I sort of lost track of the discussion on non-nullable locals. Really nice to see it has been settled and there is progress on 1a.
After reading discussion on WebAssembly/function-references#44 and also discussion on implementation on bynarien (WebAssembly/binaryen#4824) I realized there might a (potentially obvious) escape hatch for toolchains:
- have a bunch of nullable globals with the right types
- initialize them as part of the start() function
- in the first few instructions of every function, set any non-nullable local like:
global.get X
ref.as_non_null
local.set Y
This explicit initialization to a dummy value allows to skip the complexities of having to deal with the validation part for 1a, allowing back things like
if (someCondition)
local = costly_initialization();
else
local = other_costly_initialization();
func(local);
or even more complex to legalize like:
const bool condition = someFunc();
if (condition)
local = costly_initialization();
//some other code
if (condition == false)
local = other_costly_initialization();
func(local);
without having to force additional restrictions on a given tool IR.

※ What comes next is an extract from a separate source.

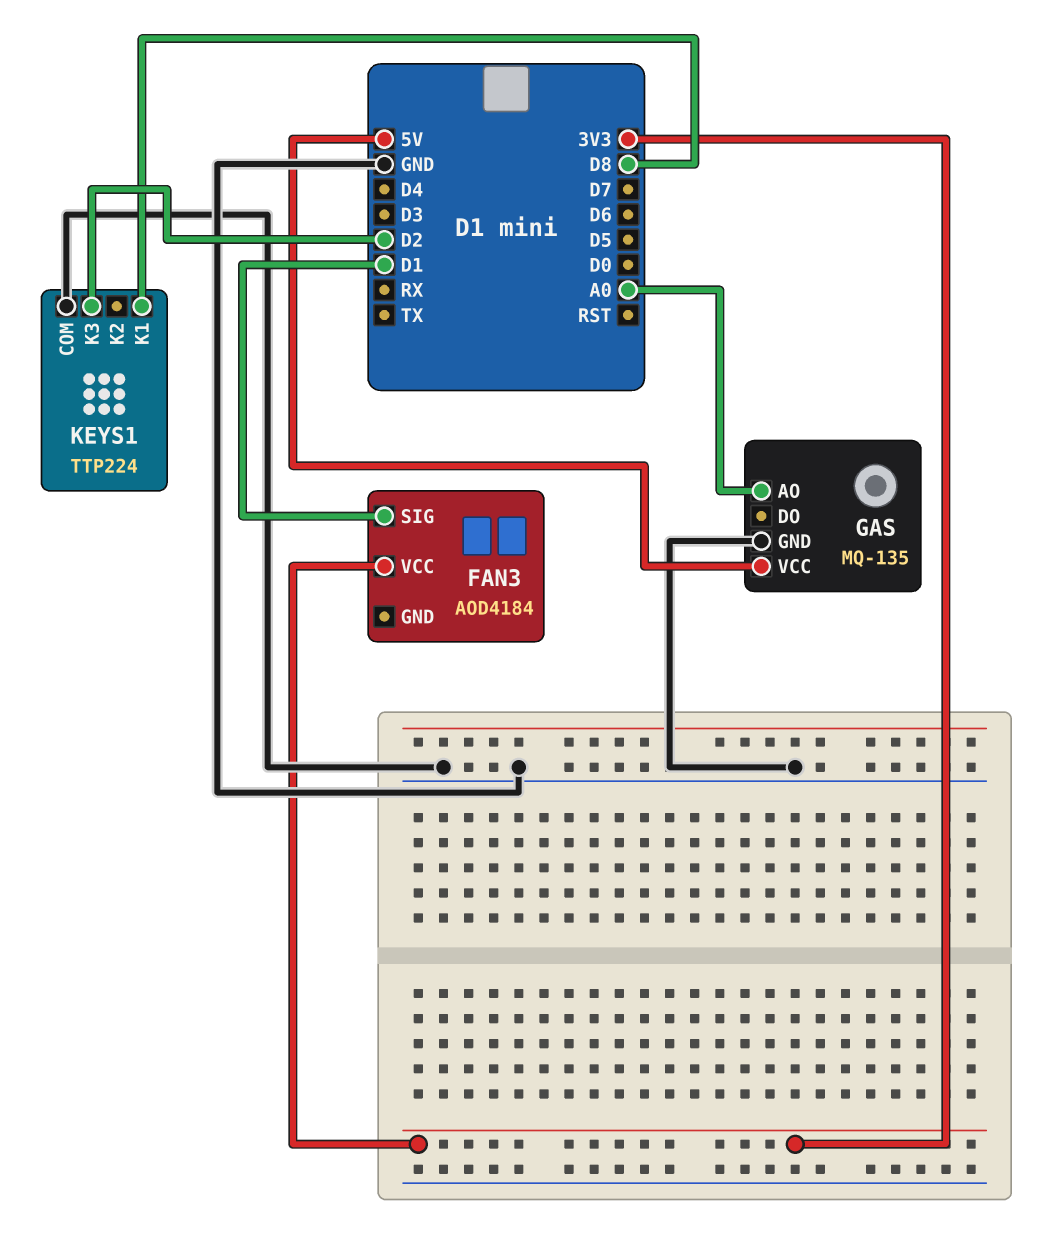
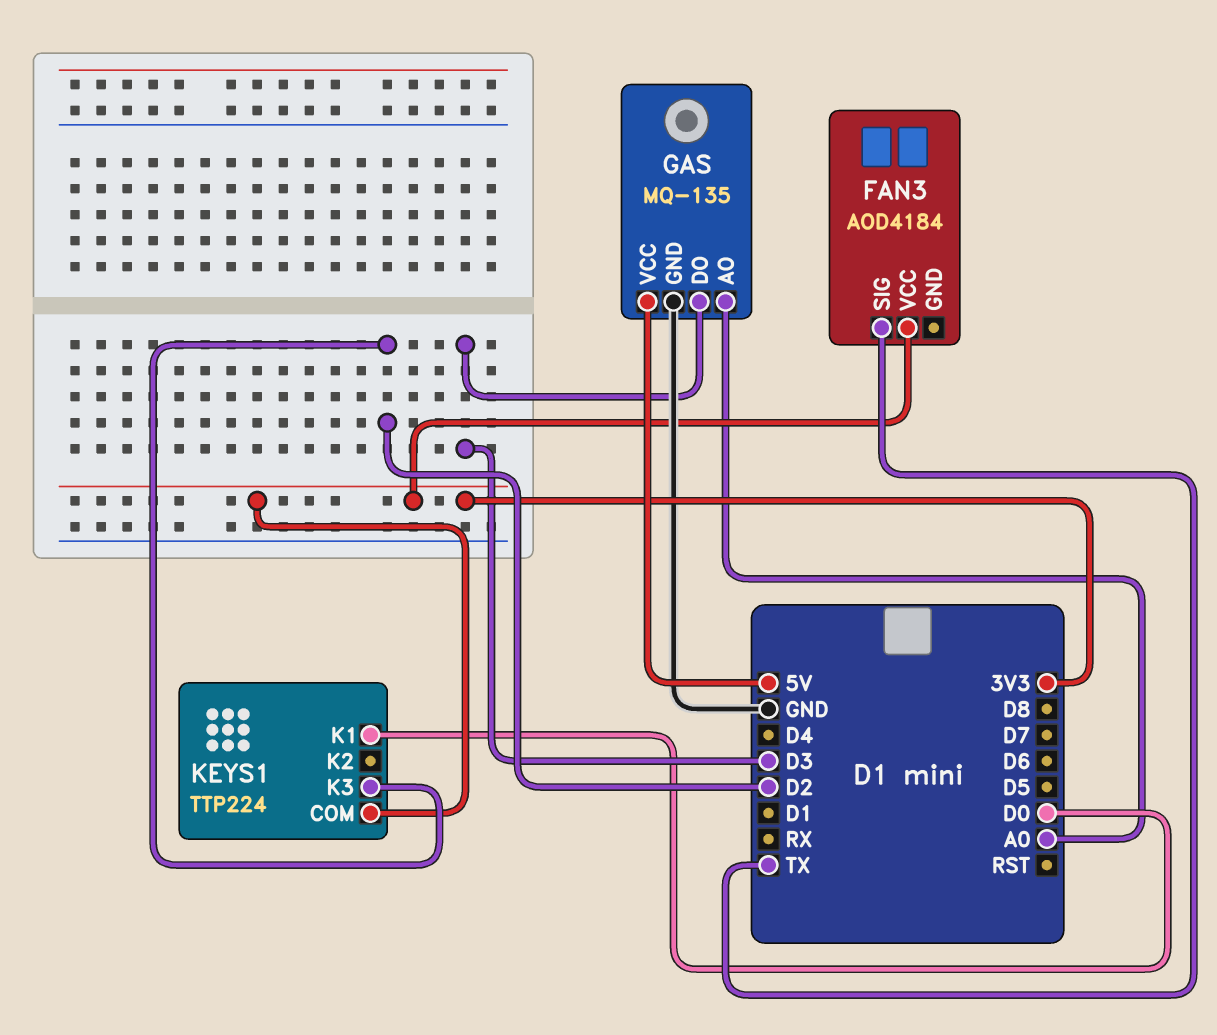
FAN3 pin SIG: D1 -> TX
GAS pin DO: none -> D3
KEYS1 pin COM: GND -> 3V3
KEYS1 pin K1: D8 -> D0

This might not be optimal (as in the added initialization costs 3 instructions per locals that might be avoided), but allows to simplify implementation and could be used either as backstop or as simple way to legalize intermediate (invalid) states.
I briefly discussed with @kripken (https://twitter.com/carlo_piovesan/status/1551834112788398080 and replies), I agree that there are potentially drawbacks / its' not optimal, but I think it might a strategy worth considering enough to be shared here.
One open question I have is whether it's always possible to generate such dummy initializes in advance (it's easy for function references, less obvious for arbitrary potentially recursive types).